§ Exercise materials:

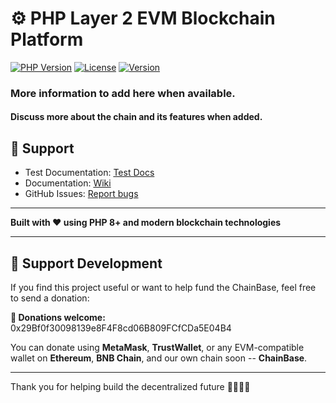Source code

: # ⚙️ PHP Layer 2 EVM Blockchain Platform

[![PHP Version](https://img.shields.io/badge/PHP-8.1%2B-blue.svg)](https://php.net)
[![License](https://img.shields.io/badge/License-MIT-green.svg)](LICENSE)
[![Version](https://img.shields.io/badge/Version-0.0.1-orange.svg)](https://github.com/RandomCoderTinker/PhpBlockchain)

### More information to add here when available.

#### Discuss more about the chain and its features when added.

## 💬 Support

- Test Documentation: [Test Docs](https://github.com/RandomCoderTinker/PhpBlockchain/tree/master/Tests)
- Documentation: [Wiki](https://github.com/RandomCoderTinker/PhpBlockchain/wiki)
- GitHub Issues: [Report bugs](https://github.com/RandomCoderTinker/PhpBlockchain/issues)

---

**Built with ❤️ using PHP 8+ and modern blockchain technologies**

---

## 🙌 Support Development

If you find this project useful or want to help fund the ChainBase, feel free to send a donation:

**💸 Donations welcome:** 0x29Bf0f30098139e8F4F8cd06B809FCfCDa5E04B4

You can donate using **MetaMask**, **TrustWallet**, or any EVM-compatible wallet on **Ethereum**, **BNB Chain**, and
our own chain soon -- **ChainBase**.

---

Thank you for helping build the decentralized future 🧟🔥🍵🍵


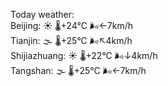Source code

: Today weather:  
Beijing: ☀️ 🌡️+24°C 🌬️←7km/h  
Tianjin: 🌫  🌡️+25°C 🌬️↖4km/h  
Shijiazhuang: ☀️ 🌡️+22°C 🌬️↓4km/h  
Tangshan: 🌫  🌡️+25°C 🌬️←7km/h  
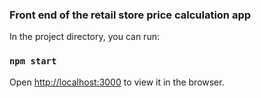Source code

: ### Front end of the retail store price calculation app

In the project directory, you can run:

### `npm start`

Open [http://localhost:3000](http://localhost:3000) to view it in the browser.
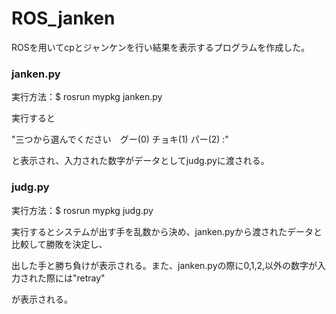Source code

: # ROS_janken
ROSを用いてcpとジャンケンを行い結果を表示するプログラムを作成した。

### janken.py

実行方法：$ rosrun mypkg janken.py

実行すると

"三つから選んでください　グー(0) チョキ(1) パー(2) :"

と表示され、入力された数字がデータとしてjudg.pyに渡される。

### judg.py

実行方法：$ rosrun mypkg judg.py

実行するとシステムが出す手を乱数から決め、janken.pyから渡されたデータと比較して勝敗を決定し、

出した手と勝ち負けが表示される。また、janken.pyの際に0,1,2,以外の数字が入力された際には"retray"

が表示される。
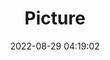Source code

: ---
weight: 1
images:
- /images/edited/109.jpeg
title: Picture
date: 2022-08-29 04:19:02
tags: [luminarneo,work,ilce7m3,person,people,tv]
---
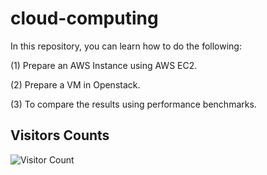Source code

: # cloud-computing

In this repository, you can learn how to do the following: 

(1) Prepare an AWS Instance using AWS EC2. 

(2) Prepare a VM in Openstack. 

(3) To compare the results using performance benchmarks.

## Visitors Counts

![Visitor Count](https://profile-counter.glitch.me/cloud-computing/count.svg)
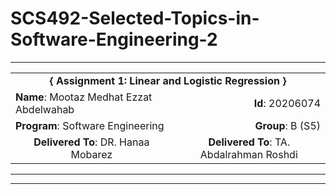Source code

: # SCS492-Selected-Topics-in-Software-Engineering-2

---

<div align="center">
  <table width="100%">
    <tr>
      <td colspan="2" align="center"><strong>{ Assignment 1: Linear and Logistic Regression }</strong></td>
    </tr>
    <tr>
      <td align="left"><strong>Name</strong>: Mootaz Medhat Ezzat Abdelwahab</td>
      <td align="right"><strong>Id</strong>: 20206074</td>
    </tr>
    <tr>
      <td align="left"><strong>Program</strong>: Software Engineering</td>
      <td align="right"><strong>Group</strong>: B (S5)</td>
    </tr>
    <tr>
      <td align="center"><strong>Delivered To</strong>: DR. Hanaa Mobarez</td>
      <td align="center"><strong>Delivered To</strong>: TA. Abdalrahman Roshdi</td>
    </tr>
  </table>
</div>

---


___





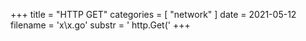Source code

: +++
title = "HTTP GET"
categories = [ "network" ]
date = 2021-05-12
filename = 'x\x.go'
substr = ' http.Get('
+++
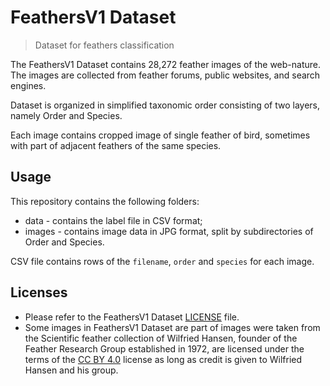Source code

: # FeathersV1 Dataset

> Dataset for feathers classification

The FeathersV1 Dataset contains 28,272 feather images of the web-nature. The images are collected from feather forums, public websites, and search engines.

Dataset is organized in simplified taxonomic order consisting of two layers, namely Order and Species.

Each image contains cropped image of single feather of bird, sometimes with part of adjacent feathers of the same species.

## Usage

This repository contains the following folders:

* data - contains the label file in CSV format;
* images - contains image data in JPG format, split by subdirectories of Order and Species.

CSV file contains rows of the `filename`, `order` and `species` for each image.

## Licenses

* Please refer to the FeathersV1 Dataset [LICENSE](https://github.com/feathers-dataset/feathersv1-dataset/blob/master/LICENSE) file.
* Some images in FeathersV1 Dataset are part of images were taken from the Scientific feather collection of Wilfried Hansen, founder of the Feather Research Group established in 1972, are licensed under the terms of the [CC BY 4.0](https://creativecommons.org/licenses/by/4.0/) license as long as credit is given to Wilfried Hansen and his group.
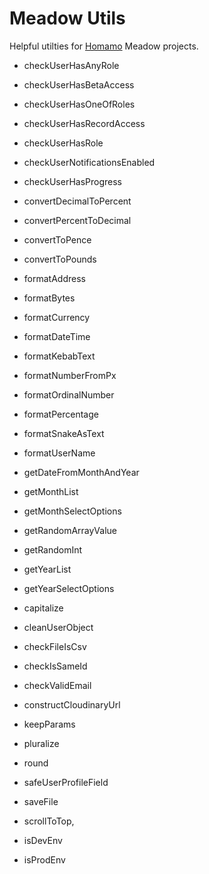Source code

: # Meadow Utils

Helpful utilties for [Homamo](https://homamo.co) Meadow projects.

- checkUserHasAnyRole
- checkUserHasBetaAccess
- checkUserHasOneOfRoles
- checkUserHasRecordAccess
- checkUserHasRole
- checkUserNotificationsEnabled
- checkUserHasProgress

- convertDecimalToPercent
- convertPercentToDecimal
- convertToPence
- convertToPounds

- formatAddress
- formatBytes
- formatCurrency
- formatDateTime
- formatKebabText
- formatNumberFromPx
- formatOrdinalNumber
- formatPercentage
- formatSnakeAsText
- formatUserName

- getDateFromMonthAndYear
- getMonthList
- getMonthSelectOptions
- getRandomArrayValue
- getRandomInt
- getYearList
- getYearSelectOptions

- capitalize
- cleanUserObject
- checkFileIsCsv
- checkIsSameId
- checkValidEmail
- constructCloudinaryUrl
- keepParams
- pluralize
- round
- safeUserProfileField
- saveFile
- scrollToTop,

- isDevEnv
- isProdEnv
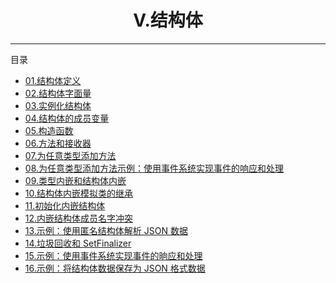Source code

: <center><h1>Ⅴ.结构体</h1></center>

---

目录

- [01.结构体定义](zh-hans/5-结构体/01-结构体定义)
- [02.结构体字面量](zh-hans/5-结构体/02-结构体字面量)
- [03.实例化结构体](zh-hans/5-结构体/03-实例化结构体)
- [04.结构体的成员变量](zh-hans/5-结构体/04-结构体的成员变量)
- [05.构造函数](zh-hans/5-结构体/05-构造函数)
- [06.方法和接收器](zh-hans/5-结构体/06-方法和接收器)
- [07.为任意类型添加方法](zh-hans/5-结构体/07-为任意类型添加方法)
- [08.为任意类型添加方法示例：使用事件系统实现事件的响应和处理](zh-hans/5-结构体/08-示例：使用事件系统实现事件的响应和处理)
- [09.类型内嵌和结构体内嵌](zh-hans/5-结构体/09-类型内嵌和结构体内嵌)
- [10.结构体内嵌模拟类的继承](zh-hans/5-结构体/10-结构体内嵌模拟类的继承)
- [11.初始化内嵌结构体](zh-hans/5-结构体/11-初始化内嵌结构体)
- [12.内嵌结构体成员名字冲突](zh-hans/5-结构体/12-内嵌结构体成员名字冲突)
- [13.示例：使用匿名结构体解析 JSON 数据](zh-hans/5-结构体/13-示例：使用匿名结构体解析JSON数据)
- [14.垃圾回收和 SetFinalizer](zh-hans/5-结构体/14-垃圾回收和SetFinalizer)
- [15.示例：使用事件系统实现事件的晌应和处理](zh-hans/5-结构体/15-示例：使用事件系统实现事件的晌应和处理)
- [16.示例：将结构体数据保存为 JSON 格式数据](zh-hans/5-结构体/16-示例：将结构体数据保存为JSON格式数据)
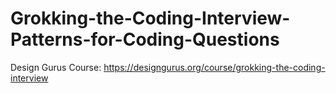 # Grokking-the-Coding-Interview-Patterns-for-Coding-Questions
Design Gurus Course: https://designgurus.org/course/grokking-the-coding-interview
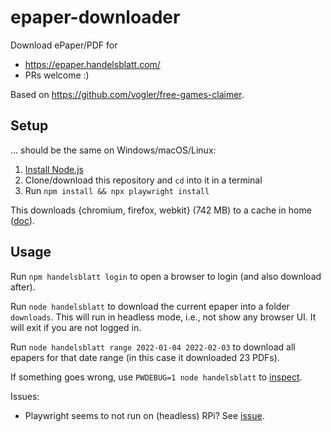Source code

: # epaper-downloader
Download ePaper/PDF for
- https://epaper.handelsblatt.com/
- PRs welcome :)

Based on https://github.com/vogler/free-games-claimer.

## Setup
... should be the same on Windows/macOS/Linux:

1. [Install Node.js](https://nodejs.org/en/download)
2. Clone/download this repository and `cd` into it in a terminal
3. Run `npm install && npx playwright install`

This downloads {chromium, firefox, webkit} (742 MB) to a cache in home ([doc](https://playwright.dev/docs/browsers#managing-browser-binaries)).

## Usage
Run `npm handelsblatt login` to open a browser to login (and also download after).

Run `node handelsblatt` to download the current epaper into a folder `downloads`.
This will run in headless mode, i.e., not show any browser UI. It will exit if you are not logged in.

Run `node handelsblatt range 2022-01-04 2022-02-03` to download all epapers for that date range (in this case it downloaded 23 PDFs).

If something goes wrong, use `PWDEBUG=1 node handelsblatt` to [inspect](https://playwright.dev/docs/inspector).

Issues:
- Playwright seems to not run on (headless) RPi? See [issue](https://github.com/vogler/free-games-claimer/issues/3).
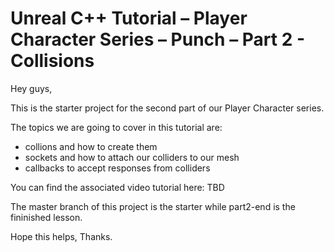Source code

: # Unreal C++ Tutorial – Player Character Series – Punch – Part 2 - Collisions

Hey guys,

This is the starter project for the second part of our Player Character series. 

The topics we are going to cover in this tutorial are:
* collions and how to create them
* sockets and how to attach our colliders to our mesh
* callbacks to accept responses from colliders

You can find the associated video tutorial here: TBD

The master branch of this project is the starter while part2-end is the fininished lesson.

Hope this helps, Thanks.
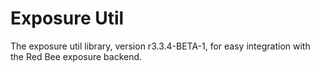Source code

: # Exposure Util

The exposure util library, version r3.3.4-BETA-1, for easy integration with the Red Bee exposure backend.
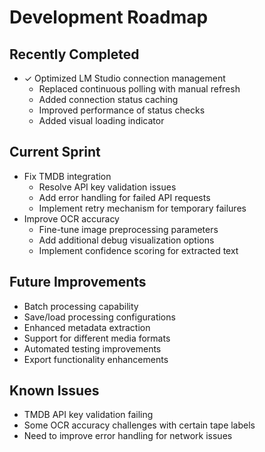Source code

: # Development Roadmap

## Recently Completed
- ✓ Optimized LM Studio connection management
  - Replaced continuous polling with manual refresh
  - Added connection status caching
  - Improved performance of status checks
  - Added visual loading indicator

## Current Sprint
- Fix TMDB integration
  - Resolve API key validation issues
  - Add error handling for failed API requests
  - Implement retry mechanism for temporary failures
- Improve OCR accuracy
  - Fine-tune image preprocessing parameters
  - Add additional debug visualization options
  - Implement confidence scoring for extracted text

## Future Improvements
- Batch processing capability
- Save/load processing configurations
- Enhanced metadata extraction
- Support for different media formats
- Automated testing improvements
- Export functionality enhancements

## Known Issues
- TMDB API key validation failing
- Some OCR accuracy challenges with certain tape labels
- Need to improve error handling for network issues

§ Exercise goal: Count how many lines of the items contain the string "images" and give only that number.

§ Expected output: 5